_What the task asks_
Reproduce the following rows word for word, omitting the pictures.

Start of Block

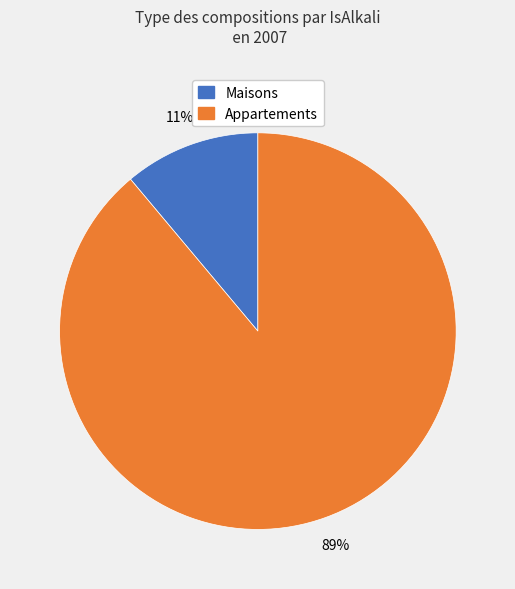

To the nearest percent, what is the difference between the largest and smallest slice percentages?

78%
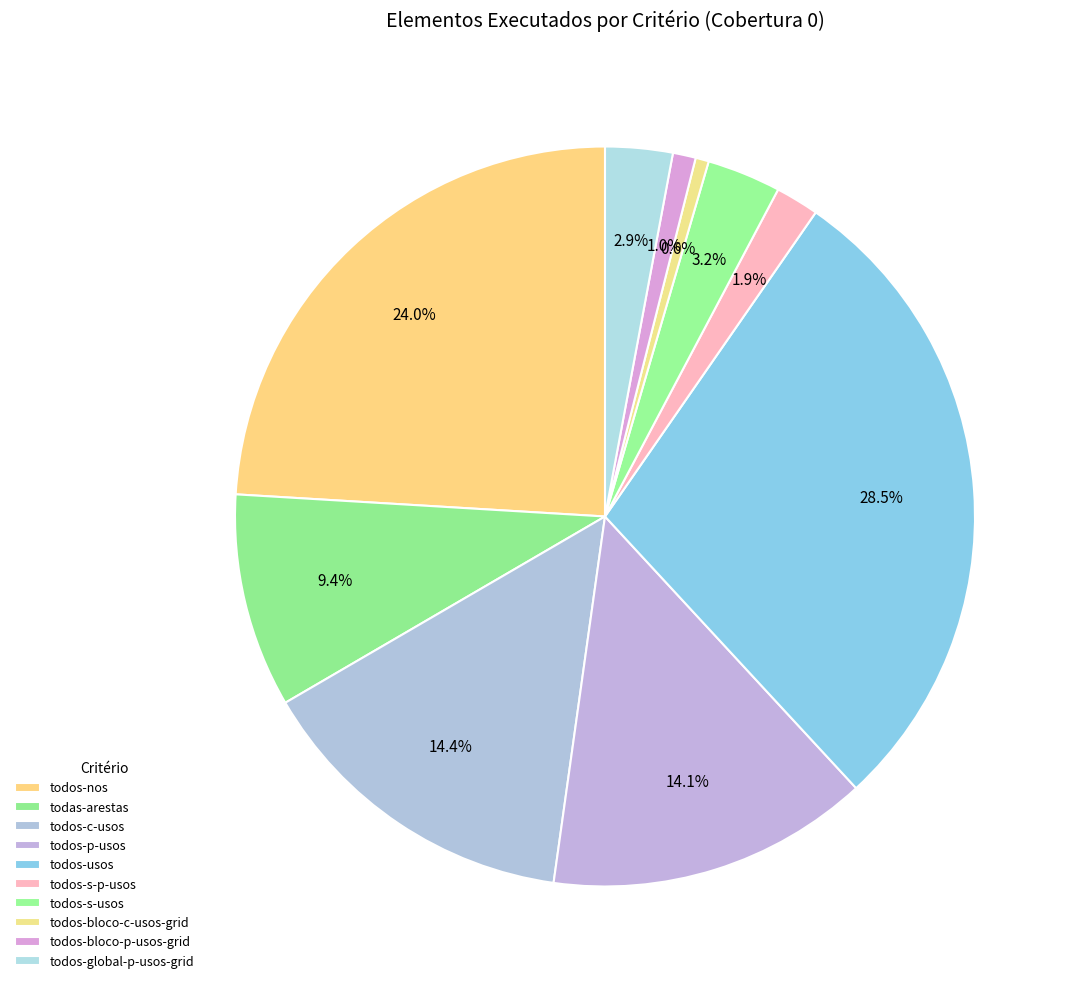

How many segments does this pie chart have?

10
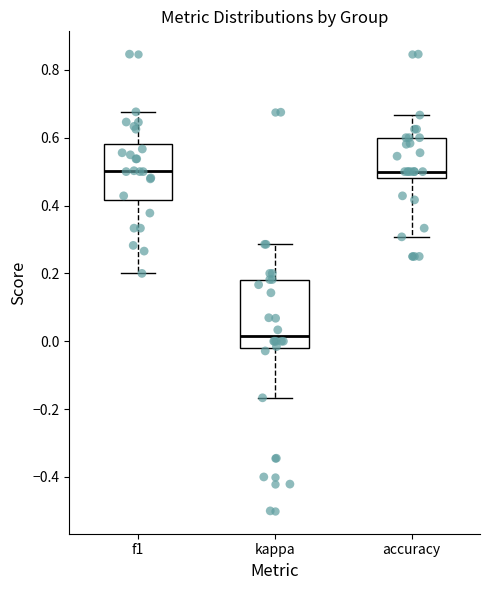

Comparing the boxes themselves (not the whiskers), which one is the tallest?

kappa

End of Block

_Task response_
To the nearest percent, what is the difference between the largest and smallest slice percentages?

78%

How many segments does this pie chart have?

10

Comparing the boxes themselves (not the whiskers), which one is the tallest?

kappa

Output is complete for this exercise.